WHERE WE STAND – Something of an odd day, yesterday, with markets by and large relatively quiet, as participants continued to digest the latest developments on the trade front, while also looking ahead to today’s US CPI figures.
Markets, consequently, spent most of the day meandering along – stocks trading as near as makes no difference flat; Treasuries grinding lower led by the long-end of the curve amid a repricing of inflation expectations; and the dollar drifting a touch lower, dipping below the 108 figure, per the DXY, as NY trade progressed. Fundamentally, though, the price action brough along nothing to alter my existing biases, of being bullish USD, and bullish equities, continuing to seek dip buying opportunities in both.
For the benefit of infrequent readers, that bullish USD view is supported by my stance that the present US economic outperformance should continue for the foreseeable future, along with the idea that it remains difficult for participants to sit in USD shorts when the degree of policy, and trade, uncertainty remains so high. Equities, meanwhile, should continue to trade higher in relatively choppy fashion, as the aforementioned solid economic growth, and resilient earnings growth, combine to see the path of least resistance lead to the upside, albeit with higher vol amid the absence of a ‘Fed put’ this year.
Speaking of the Fed, we heard from Chair Powell yesterday, in the first of two days of Congressional testimony. His remarks, though, broadly mirrored those given at the January FOMC press conference a fortnight ago, with Powell reiterating that the Fed need not hurry to adjust rates, with policy being well-positioned for the risks and uncertainties facing the economic outlook, as policymakers remain attentive to risks on both sides of the dual mandate.
Yesterday also brought remarks from BoE Governor Bailey, who waffled on financial stability, and from external MPC member Mann who, somehow, managed to sound hawkish when explaining why she dissented in favour of a ‘jumbo’ 50bp cut last week. Essentially, the nub of Mann’s argument was that a larger move was needed to send a strong signal about the appropriate Bank Rate level and anchor inflation expectations, but that she favours maintaining policy restrictiveness in the future. Not sure that’s a circle I’m able to square, but suffice to say it doesn’t seem as if Mann will be maintaining her dovish stance for particularly long.
In any case, the UK continues to face a ‘stagflationary’ economic backdrop, meaning I still see little – if anything – to like about either the GBP, or Gilts. Incidentally, cable slipped to fresh 1-week lows yesterday, though the bears will really want to see a close below the 1.23 figure to strengthen downside momentum.

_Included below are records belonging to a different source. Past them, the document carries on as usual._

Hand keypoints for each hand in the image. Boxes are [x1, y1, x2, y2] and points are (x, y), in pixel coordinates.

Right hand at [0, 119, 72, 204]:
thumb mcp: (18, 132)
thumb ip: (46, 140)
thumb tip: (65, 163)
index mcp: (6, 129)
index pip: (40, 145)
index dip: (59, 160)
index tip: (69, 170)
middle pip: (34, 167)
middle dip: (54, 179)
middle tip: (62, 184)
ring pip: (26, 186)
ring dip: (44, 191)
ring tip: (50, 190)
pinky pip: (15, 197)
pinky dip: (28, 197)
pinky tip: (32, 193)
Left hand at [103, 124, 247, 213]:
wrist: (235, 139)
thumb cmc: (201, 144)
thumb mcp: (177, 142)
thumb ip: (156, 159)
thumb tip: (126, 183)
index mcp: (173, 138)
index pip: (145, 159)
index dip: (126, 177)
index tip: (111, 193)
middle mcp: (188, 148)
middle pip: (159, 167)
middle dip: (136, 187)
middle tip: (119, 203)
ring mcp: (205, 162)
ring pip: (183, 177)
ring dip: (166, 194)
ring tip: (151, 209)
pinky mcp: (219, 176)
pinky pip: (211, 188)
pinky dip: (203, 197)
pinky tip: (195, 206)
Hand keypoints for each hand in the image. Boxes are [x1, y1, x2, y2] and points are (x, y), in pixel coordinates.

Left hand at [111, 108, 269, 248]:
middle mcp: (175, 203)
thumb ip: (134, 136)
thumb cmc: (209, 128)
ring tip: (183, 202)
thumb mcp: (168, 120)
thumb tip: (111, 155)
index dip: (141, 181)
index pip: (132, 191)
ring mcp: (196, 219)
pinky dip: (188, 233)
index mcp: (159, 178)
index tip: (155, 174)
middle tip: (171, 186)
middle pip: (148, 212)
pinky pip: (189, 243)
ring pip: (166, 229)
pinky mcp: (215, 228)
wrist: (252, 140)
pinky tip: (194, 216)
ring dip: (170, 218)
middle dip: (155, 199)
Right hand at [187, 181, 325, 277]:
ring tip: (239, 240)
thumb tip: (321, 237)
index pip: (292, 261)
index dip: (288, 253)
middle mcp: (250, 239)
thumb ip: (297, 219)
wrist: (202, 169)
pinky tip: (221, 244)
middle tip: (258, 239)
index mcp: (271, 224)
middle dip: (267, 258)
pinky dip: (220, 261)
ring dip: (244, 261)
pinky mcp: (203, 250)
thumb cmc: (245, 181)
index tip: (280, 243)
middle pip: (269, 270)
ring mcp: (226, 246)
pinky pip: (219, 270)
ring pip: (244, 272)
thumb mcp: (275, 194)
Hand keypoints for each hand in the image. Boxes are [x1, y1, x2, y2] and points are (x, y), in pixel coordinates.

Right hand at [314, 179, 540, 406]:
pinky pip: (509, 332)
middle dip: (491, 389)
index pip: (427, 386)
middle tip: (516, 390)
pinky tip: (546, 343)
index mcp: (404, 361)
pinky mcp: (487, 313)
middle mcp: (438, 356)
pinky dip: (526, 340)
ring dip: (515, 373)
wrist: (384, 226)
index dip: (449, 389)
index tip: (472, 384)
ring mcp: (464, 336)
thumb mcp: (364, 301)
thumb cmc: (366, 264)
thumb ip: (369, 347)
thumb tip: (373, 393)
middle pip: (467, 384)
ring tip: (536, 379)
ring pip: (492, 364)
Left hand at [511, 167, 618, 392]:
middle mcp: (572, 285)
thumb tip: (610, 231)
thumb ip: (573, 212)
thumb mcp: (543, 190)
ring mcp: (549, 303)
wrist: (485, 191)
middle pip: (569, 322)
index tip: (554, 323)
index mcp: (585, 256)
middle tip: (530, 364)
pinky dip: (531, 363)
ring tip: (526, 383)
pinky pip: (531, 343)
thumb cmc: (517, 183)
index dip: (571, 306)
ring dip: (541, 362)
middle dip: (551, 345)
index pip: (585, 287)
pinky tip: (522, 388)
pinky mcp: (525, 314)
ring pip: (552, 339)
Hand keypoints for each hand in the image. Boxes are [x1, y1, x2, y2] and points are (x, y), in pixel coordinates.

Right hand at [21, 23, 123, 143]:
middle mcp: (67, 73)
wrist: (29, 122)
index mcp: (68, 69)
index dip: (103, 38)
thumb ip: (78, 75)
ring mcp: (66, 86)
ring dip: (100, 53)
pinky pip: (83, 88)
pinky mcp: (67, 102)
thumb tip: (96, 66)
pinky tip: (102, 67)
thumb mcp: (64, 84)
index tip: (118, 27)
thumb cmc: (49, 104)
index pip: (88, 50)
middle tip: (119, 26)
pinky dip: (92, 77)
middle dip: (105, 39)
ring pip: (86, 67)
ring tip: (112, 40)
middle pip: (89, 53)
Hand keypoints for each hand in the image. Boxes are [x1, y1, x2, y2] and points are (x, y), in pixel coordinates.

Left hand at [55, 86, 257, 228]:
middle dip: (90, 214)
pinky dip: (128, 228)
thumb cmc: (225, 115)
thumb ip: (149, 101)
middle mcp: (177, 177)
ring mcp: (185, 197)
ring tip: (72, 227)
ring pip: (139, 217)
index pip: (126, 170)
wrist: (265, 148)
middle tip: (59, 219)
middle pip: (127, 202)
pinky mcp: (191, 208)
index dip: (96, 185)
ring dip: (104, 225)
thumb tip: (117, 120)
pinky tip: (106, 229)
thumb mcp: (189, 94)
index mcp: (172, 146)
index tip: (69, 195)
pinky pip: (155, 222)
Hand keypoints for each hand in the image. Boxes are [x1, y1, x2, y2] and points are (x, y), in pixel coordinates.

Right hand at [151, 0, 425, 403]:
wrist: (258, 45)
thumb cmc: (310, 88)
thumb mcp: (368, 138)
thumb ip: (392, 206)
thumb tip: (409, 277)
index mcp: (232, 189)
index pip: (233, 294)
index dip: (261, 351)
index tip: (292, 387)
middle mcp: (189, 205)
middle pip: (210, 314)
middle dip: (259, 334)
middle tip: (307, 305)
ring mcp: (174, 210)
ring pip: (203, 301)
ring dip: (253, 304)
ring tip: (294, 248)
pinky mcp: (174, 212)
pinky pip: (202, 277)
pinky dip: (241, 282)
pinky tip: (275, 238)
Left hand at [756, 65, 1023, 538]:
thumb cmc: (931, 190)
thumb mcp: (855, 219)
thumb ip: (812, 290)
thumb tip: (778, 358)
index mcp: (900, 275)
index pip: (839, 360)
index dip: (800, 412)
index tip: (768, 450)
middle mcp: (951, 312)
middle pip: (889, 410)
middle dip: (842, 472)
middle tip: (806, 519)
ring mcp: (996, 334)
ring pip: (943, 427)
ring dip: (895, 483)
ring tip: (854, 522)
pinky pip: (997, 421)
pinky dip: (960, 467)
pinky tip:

Elsewhere, despite hitting fresh record highs early in the session, gold subsequently pulled back below the $2,900/oz mark. It’s too early to definitively say that the yellow metal has lost its shine, with yesterday’s move looking more like profit taking than anything else. Amid continued haven demand, upside inflation risks, and solid momentum, the bull case for bullion remains a solid one.
LOOK AHEAD – The data docket, finally, gets rather busier today.
January’s US CPI figures will be the main event, with headline prices seen rising 2.9% YoY last month, unchanged from the pace seen in December, while core CPI is expected to dip to 3.1% YoY, which would be the slowest annual pace since April 2021. That said, it’s tough to imagine the figures materially moving the needle in terms of the Fed policy outlook, with policymakers not only seeking a large body of evidence of the disinflation trend continuing, but also likely preferring to sit on the sidelines for now, to assess the macroeconomic impacts of Trump’s trade policies. Of course, the January CPI figures will not account for any tariff-related impact, further lessening their significance.
Besides inflation, Fed Chair Powell will give a second day of testimony on Capitol Hill today, this time to the House Financial Services Committee, though remarks are set to largely mirror those given yesterday. Fed Governor Waller, and non-voter Bostic, as well as the ECB’s Elderson and Nagle, are also due to speak throughout the day.